Saved data entries

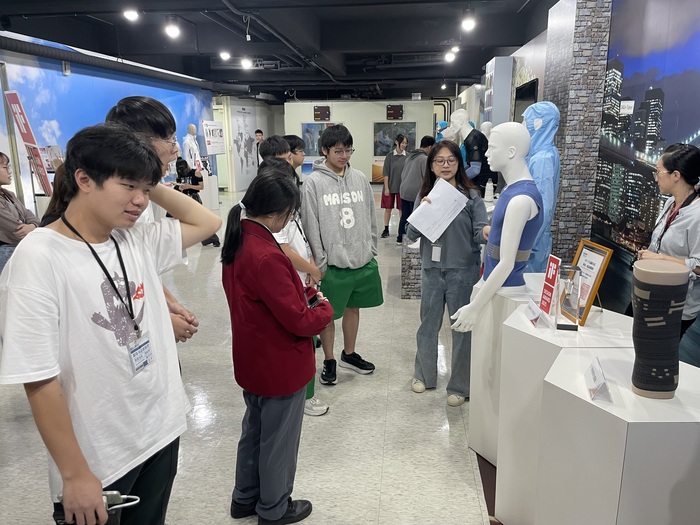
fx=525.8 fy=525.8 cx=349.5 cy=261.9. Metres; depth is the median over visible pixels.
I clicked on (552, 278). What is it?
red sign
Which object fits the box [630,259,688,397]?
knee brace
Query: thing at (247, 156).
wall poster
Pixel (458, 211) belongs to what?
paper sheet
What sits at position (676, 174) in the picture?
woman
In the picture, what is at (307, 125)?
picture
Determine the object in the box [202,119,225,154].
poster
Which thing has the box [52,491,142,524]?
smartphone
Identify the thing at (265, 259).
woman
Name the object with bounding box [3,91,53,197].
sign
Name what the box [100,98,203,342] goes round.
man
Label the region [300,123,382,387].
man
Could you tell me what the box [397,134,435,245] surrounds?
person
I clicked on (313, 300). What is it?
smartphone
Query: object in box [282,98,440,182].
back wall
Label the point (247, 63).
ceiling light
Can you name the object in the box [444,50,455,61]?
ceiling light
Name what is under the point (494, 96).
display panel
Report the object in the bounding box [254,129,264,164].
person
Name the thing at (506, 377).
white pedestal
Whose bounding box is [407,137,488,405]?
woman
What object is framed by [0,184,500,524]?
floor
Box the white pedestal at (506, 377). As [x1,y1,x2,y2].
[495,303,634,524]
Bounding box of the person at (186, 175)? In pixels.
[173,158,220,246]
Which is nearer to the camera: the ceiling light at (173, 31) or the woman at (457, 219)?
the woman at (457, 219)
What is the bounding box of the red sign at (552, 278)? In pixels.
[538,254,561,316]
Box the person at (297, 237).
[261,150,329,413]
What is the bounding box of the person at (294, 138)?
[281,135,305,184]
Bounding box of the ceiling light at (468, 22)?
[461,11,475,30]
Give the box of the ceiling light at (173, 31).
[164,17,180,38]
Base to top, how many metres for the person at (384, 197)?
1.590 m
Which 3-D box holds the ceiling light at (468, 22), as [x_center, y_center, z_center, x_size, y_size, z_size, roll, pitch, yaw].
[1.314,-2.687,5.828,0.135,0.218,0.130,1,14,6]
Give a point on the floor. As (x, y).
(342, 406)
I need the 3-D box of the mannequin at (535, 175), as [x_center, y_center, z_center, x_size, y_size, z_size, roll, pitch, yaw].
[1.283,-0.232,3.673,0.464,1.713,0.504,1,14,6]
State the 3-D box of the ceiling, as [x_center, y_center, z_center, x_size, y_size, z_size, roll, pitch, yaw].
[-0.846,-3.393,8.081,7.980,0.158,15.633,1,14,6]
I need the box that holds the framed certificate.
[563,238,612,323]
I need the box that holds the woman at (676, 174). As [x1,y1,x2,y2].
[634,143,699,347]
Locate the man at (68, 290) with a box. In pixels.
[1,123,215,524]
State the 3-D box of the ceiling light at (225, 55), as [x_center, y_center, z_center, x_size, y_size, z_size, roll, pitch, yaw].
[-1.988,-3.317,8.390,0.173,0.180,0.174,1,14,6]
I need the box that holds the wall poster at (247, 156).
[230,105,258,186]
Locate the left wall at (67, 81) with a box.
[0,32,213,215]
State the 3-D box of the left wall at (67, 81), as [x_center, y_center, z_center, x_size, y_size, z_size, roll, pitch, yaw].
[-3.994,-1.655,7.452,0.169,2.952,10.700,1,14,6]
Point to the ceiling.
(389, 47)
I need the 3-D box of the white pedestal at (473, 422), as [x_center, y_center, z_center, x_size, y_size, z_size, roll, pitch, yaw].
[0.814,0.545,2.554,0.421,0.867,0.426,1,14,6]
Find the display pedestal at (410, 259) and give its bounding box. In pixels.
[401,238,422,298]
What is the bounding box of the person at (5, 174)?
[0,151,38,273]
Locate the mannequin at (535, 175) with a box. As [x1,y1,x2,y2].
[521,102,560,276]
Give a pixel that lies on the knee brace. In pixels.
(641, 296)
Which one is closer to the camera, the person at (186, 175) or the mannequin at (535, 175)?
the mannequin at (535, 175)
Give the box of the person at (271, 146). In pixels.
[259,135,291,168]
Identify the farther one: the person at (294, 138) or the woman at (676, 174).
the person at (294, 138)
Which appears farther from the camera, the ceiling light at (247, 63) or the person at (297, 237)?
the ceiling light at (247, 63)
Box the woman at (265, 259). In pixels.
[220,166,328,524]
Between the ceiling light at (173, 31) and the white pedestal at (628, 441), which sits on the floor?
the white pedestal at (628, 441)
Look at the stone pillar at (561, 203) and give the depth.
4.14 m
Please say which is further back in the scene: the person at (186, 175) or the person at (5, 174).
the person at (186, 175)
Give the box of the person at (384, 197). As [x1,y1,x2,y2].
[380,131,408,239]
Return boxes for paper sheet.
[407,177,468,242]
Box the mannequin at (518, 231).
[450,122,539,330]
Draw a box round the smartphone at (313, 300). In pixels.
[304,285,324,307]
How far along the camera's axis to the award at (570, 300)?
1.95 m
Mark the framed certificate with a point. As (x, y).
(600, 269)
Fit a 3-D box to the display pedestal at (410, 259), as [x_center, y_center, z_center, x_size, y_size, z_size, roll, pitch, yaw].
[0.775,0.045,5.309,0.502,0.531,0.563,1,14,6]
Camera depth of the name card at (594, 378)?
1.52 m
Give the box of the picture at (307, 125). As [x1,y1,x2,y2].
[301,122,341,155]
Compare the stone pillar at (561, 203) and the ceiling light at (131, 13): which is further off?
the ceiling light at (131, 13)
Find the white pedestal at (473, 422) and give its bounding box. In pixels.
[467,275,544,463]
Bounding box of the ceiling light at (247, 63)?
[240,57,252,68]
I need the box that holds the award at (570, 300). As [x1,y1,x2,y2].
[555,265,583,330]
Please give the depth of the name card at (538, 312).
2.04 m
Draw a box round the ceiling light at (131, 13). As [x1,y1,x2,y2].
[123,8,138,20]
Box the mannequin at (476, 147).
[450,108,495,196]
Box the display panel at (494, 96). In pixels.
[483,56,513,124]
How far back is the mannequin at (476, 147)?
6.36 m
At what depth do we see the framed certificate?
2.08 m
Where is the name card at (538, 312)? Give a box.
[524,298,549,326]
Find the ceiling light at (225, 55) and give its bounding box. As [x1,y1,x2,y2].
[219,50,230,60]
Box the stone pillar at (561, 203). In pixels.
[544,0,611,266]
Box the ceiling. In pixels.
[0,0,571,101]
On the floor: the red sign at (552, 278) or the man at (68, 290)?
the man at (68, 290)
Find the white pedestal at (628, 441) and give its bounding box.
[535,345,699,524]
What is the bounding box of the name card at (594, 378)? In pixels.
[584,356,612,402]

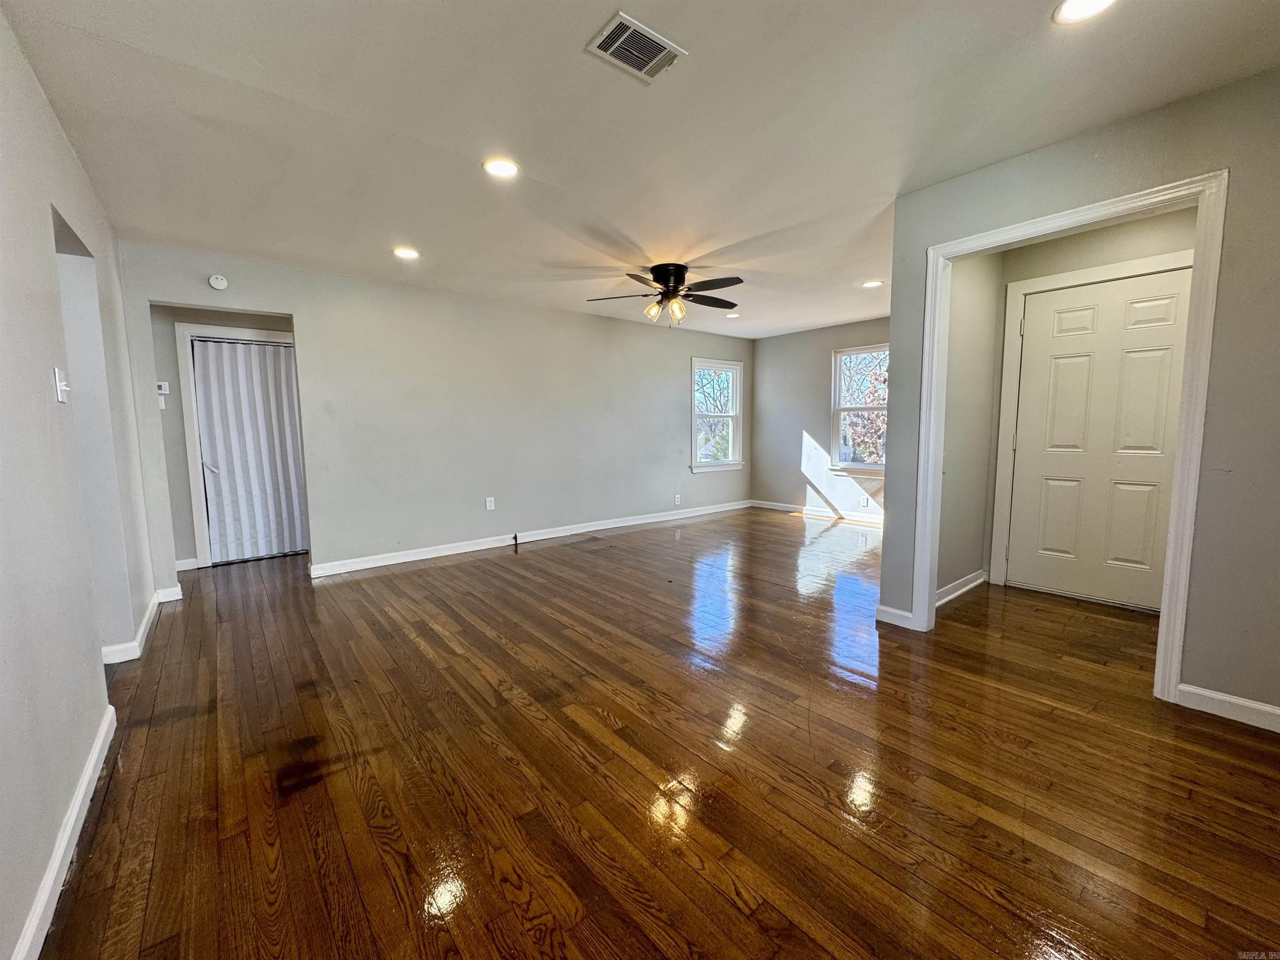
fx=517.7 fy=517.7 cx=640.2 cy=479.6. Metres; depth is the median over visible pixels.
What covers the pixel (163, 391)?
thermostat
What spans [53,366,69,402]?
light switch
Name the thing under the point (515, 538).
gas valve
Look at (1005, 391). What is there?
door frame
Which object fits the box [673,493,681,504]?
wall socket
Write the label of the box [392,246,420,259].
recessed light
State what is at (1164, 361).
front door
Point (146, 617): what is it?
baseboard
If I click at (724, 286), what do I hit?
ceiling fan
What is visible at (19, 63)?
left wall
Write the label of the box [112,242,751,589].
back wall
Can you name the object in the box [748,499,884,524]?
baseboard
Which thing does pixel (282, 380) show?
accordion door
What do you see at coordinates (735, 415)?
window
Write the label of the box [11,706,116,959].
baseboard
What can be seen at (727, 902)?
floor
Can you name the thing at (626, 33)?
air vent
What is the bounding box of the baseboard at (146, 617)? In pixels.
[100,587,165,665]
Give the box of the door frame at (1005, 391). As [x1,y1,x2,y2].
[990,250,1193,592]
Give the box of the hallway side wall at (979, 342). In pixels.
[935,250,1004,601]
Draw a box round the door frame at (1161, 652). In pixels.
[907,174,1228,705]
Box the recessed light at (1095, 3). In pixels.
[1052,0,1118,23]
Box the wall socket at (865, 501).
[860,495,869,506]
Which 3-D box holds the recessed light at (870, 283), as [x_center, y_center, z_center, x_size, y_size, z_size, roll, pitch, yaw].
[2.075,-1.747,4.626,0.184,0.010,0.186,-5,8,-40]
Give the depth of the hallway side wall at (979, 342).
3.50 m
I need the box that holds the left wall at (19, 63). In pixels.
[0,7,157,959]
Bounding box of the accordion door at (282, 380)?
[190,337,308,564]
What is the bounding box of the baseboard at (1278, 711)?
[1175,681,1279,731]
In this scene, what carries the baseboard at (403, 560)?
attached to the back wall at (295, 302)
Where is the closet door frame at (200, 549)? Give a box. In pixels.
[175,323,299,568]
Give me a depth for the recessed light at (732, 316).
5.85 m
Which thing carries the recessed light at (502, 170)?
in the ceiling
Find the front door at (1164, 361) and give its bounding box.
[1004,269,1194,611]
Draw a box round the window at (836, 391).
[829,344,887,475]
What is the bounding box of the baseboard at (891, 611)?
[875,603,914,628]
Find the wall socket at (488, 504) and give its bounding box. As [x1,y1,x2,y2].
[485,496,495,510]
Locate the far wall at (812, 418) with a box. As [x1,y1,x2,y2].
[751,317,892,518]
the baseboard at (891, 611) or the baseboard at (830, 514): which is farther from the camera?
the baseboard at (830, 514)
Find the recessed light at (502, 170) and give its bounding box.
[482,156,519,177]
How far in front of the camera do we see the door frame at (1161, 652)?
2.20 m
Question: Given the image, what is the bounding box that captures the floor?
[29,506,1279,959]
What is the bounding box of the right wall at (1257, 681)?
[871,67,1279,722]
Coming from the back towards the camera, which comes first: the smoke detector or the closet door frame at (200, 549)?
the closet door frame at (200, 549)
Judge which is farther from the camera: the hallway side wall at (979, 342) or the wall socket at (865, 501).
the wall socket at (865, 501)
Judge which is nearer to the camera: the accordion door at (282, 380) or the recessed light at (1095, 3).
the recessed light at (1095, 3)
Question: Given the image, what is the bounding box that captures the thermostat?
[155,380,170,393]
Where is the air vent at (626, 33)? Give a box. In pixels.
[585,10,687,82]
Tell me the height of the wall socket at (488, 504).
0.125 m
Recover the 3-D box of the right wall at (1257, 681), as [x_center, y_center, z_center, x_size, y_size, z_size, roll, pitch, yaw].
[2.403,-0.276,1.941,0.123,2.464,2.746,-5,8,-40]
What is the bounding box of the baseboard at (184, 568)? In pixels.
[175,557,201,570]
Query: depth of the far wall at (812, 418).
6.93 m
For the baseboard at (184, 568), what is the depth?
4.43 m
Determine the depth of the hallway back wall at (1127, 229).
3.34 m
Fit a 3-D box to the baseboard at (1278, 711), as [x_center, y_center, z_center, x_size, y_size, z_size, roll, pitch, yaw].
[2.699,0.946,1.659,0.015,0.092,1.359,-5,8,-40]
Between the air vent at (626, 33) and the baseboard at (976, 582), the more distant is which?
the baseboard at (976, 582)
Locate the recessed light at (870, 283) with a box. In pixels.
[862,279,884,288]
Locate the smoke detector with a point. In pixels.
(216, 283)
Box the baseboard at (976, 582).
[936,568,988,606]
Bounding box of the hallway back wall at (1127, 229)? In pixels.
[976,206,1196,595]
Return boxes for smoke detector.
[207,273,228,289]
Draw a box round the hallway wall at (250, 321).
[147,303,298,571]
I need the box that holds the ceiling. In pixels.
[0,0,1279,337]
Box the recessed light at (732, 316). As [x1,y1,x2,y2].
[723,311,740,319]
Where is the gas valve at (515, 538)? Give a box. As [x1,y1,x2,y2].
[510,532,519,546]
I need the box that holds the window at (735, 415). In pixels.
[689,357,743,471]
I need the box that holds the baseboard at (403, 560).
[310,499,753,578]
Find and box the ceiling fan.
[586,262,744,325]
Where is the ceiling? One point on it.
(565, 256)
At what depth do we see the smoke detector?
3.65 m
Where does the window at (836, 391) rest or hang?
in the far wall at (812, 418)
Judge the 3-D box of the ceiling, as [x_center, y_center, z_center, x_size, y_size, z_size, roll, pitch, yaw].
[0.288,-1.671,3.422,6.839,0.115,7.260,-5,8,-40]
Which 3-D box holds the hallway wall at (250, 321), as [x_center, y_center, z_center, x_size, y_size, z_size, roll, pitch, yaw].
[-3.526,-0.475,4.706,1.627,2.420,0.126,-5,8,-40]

### WHAT YOU HAVE TO DO
Whenever the string "median" turns up in a line of the data, copy that line.

### EXERCISE SOLUTION
fx=525.8 fy=525.8 cx=349.5 cy=261.9. Metres; depth is the median over visible pixels.
fx=517.7 fy=517.7 cx=640.2 cy=479.6. Metres; depth is the median over visible pixels.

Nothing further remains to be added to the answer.